Led by the committee’s agenda, Korea’s Ministry of Food and Drug Safety will invest 40 billion won between now and 2027 toward devising improved regulatory guidelines for stem cell therapies, 20.2 billion for precision medicine and 38 billion won for infectious disease-targeting vaccines.

More specifically, the ministry plans to establish new regulatory standards on next-generation biological therapies that are compatible with those of other pharmaceutical regulators around the world.

It vowed to seal additional agreements with overseas drug regulators on mutually recognizing one another’s Good Manufacturing Practice certification for medicinal products, which would ease the entry of Korea-made drugs to global markets.

“Though Korea has taken measures to improve its biopharmaceutical regulatory system, it needs further improvements to secure a lead in the global biopharma market,” the ministry said in a statement.

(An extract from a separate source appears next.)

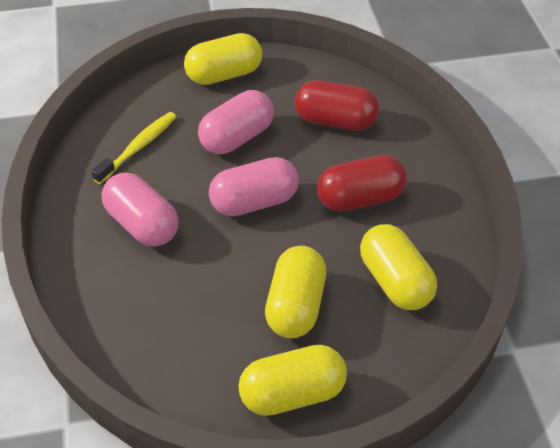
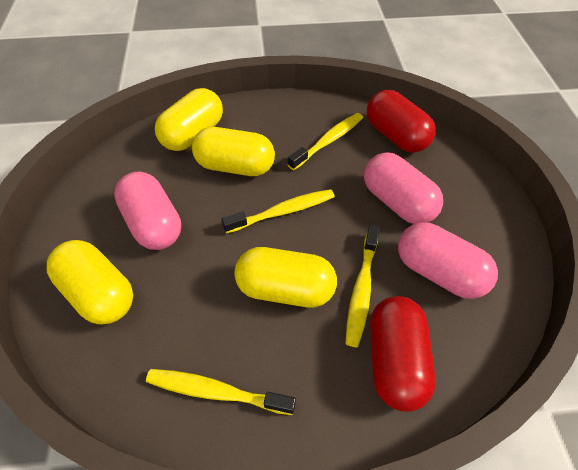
yellow toothbrush: 1 -> 4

Despite the rapid growth of Korea’s biopharmaceutical industry, Korea only takes up around 1 percent of the global market, ranking at around 14th place in terms of market size, it added.

Moreover, the Science Ministry pledged to streamline its ongoing R&D funding program for DNA therapy, genome analysis, precision medicine and disease diagnostic technologies —currently scattered across seven ministries — under a single body for improved efficiency.

Among other plans, the committee vowed to help expand Korea’s biotechnology sector to go beyond the medicine-focused “red biotech” sector, and to encompass the industrial-focused white biotech and plant-based green biotech segments.